I couldn't handle it. I knew I couldn't handle reading that email. I told Daniel we had an email from her but that I couldn't read it until after church. I was teaching one of the nursery classes in our ward and I knew I wouldn't be able to hold it together through church if I read her email before. We decided to have Daniel read the email from his phone once we got there and just give me the gist, is she parenting or picking another couple?

We found seats at church, Daniel read the email and put his phone away, looked at me and said, “She picked another family.”

Another. Family. I held it together. "I can't believe this is happening..."

The first thing I did was text our caseworker to let her know and ask how soon she could get our profile back out there. If our child wasn't coming through Alice then we wanted to do everything we could to reopen the door for someone else to find us. When Alice started looking for a new couple she and her caseworker were supposed to take our profile off “hold”. They didn't and our profile was kept hidden, locked up, from any other expectant mothers finding our family.

Daniel and I sat there holding hands, trying to process the news. “Our son” wouldn't be coming home with us. The baby we had been reassured countless times was "meant for" our family, was going home with another family. The little heartbeat recording we had listened to over and over again, was someone else’s son. The ultrasound images we fell in love with are the only time we will ever see him. He will never know us. He will never know Aurelia. We will never get to hug him, kiss him or love him any more than we have. The little boy we were so in love with was gone.

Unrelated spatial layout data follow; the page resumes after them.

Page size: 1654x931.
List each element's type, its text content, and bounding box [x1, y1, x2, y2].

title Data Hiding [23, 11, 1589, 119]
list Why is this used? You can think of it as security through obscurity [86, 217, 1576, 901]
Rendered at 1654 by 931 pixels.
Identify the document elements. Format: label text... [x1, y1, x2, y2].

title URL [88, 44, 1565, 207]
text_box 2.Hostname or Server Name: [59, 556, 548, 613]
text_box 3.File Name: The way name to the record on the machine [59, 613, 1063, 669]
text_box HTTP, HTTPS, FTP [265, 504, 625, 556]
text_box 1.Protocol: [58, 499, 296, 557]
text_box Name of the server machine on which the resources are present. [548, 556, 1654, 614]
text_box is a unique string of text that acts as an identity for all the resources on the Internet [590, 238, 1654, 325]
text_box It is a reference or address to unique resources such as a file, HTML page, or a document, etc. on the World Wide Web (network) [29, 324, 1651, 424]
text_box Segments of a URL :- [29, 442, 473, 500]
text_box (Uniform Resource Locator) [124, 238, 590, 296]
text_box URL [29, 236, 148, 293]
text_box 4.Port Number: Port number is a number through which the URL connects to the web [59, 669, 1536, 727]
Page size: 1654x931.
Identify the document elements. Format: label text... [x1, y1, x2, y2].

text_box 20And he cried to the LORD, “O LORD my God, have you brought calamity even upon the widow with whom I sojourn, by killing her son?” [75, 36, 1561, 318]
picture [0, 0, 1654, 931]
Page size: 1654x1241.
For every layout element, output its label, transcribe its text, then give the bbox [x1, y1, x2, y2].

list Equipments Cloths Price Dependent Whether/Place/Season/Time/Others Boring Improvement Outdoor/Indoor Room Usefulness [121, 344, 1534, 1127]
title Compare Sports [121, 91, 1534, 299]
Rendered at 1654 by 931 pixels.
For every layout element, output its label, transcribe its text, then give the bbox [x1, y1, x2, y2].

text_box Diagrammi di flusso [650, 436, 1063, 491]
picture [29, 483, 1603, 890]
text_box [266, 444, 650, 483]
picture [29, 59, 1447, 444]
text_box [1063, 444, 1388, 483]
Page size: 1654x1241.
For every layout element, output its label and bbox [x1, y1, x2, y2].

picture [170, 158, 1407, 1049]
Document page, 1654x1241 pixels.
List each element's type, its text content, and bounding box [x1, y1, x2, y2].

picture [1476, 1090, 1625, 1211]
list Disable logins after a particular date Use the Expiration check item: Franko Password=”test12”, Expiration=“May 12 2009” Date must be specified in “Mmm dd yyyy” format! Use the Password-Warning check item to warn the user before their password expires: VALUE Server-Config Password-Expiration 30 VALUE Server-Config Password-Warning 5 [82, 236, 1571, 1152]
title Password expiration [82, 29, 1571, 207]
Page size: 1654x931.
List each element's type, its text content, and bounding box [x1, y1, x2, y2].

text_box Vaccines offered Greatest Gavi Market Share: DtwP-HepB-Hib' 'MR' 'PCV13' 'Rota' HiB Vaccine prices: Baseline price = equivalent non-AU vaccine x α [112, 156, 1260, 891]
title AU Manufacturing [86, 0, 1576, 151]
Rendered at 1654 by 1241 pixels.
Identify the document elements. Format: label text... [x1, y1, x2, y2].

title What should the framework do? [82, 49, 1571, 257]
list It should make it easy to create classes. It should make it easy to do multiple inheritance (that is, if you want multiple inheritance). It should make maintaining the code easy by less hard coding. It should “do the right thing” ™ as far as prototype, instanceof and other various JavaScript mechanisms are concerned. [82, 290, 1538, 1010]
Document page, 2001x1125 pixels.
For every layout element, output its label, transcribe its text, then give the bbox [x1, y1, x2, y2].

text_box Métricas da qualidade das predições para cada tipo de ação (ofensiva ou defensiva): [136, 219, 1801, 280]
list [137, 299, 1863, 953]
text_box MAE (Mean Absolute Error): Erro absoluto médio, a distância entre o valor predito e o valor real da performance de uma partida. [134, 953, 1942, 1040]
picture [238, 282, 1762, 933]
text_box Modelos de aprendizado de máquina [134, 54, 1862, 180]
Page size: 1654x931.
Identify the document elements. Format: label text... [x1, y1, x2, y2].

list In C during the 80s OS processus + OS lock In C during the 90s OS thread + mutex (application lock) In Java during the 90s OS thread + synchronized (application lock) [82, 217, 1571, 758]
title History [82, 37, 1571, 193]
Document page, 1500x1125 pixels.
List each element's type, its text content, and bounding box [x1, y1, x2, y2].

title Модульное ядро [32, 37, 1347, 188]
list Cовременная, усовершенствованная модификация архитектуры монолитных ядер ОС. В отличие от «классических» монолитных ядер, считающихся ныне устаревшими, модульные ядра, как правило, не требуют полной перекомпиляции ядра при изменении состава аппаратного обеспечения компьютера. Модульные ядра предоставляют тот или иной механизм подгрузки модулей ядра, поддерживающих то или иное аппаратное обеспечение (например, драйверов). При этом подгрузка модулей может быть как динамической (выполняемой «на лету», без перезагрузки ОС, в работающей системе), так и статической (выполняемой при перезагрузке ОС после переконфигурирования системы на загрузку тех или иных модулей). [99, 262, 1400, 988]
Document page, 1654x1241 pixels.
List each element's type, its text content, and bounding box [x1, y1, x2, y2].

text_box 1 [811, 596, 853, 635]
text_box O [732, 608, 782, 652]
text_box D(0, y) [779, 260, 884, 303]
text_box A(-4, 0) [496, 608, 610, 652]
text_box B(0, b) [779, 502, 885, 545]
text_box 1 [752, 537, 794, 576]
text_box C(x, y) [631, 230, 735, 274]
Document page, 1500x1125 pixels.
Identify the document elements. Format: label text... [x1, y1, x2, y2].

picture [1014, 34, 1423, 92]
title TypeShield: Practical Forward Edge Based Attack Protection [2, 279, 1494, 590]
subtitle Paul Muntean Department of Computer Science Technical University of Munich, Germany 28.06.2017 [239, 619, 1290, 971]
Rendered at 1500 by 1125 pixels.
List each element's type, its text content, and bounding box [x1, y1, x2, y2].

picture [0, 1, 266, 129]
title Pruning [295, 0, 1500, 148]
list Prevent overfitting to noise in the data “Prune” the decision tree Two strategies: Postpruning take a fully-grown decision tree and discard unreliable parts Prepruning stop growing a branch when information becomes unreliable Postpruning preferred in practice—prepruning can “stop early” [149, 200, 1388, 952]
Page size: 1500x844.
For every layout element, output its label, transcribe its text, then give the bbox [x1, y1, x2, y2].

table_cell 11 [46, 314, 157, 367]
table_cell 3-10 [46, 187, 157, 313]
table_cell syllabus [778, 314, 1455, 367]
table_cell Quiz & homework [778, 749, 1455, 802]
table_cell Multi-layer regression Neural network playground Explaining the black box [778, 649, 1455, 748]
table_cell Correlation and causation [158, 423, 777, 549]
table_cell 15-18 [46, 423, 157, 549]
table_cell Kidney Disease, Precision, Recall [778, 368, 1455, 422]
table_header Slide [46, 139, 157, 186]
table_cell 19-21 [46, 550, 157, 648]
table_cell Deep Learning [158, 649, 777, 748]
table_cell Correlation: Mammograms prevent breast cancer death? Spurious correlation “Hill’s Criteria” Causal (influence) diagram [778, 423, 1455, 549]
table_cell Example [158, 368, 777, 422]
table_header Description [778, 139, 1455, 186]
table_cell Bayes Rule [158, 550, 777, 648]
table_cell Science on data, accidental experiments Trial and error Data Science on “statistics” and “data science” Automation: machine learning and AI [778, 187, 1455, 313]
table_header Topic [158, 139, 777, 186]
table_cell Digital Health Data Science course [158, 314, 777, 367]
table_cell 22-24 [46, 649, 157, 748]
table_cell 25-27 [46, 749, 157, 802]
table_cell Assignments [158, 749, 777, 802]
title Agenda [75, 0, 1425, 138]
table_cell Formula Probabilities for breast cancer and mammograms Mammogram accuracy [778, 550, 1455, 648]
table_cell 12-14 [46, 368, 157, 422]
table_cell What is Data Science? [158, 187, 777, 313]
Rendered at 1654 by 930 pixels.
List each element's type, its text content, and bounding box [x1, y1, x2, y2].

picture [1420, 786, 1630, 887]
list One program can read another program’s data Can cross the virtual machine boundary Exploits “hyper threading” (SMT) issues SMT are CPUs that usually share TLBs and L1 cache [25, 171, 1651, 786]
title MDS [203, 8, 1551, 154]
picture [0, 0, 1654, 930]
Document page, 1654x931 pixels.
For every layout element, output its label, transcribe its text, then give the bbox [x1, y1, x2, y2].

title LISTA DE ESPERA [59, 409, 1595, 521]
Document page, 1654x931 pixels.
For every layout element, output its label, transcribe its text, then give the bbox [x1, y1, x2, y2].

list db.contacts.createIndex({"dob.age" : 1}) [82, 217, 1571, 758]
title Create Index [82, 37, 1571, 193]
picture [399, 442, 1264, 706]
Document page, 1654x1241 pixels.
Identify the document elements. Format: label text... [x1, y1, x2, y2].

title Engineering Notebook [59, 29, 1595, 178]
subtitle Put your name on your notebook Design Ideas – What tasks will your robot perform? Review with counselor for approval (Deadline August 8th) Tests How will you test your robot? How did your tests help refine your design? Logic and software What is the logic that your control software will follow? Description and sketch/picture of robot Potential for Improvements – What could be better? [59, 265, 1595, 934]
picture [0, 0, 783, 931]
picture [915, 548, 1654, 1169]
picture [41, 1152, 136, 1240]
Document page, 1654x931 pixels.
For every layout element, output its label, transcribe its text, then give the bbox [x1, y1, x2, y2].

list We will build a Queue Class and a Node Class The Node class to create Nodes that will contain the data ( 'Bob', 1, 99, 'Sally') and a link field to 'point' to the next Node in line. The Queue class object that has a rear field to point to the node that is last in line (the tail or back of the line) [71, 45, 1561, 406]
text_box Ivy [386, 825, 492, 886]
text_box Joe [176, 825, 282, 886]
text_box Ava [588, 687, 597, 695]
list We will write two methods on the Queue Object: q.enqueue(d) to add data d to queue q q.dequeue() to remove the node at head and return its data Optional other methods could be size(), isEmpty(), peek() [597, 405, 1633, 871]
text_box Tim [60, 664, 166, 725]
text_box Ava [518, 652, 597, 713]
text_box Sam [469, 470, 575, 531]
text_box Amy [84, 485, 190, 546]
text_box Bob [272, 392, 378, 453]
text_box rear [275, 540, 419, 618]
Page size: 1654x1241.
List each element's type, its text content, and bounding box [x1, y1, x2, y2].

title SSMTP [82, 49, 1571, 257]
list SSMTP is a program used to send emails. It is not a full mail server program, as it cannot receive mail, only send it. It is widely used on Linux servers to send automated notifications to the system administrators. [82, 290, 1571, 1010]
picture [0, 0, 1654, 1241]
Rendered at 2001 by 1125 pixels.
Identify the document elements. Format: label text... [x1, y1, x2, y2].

I could feel my eyes start to well and my throat start to tighten. I told Daniel I needed to go get some tissue, made it to the hall and might have been able to make it all the way through had I not run into my friend Heather. Heather is lovely and she could tell something was very wrong. I lost it, tears pouring down my face and she hugged me tightly. For five months we had told almost no one about this adoption. I told Heather everything that happened, that we had JUST found out but that I didn't want to go home because I needed to teach nursery. “There are plenty of people who can teach nursery. Go home,” she told me.


What could we do? Nothing. There was absolutely nothing we could do aside from getting our profile back out there. The only thing we could do was start over from the beginning. Start over from the very beginning. 

The next day (June 17th)...

So here we are.

I’m dreading going through all of this again. I’m dreading having to weed out scammers, to reestablish a relationship with someone we HOPE will be the answer to our prayers and make us parents again. We don’t even know if someone will pick us again.

We’re at a point where we need to take a serious look at our situation and where our hearts really want to go from here. After the miscarriages, the baby seller, the scammers and now this I don't know that I can keep trying to add to our family. Daniel said to me “we’re getting pretty good at getting kicked in the nuts and getting back up for more” but I don’t know how many more times I can get back up. My first reaction to all of this is “keep going. Get back out there. Someone will find us. We will be parents again.” But the beaten down part of me just wants to stay down. Call it. Game over. I give up.

I’m sure in a few more days I’ll feel a bit more optimistic and a little less heartbroken, but for now it just hurts. It hurts, it’s disappointing and I’m emotionally exhausted.